I often say I’m a woman of action. But truth is, I’m just as much a woman of reflection (which you would probably have guessed as a reader of this blog…). Life’s pace is so fast, it’s important to stop and reflect, in order to rejuvenate and learn.
“… many organizational cultures (maybe even society today) drive people to action, rather than reflection, which means that real listening is actually quite rare.”
It goes on to say that reflection helps develop self-control which is key to managing the level of stress inherent in leadership positions (and more generally, in today’s society).
Being able to find a corner of peace in our mind and reflect, whether that be through meditation, walking in nature, spiritual practice, writing a journal or listening to music, can lead to greater self-awareness and mindfulness. For me, running, exploring nature and most particularly writing this blog are the three most conducive places to recovering a quiet frame of mind and reflecting on myself, my surroundings and others.

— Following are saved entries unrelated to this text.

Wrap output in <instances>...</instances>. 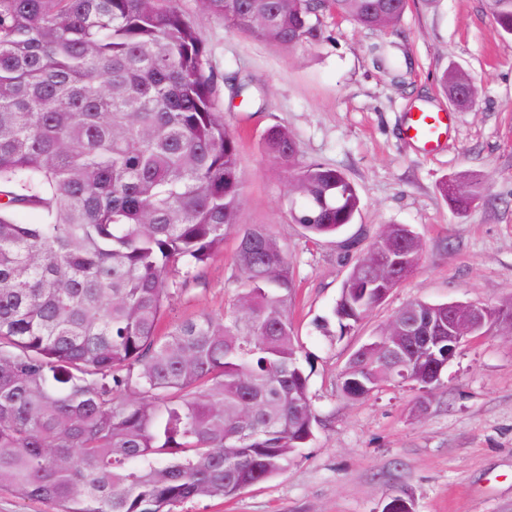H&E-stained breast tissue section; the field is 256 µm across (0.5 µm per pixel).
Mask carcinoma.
I'll list each match as a JSON object with an SVG mask.
<instances>
[{
    "mask_svg": "<svg viewBox=\"0 0 512 512\" xmlns=\"http://www.w3.org/2000/svg\"><path fill=\"white\" fill-rule=\"evenodd\" d=\"M270 46L324 38L332 12L376 30L408 0H201ZM512 35V0H489ZM444 88L468 77L450 69ZM214 74L178 0H0V489L53 512H176L230 499L288 469L318 418L290 313L288 253L239 223V138L216 112ZM289 215L328 237L360 210L338 170L300 161L274 125ZM443 196L484 191L462 174ZM42 221L22 224L21 210ZM237 234L232 307L169 326L166 309ZM423 245L389 225L343 281L332 314L348 333L419 267ZM448 304L414 302L350 357L351 399L386 383L431 389L423 333ZM404 355L403 363L392 349Z\"/></svg>",
    "mask_w": 512,
    "mask_h": 512,
    "instance_id": "1",
    "label": "carcinoma"
}]
</instances>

What about you? Do you have a ‘quiet place’ – physical or mental – you go to to reconnect with your feelings and thoughts? To practice mindfulness, reflection and self-awareness, Boyatzis and McKee suggest the exercise ‘Name that feeling’, which goes as is:
“Three times a day for a week, stop what you are doing, close your eyes and concentrate on how you are feeling. Put a word to the feeling or feelings you are experiencing. [I find putting my hands on my tummy can help assess my ‘gut feeling’…] Do not analyze, just name. At first, this might take as long as five minutes, and you might notice that the words you choose to name your feelings are simple, not nuanced. […] As you practice, however, you will find that you are able to name your feelings much more quickly and with more accuracy.”
I challenge you to try the exercise and share your thoughts here with us. I certainly will.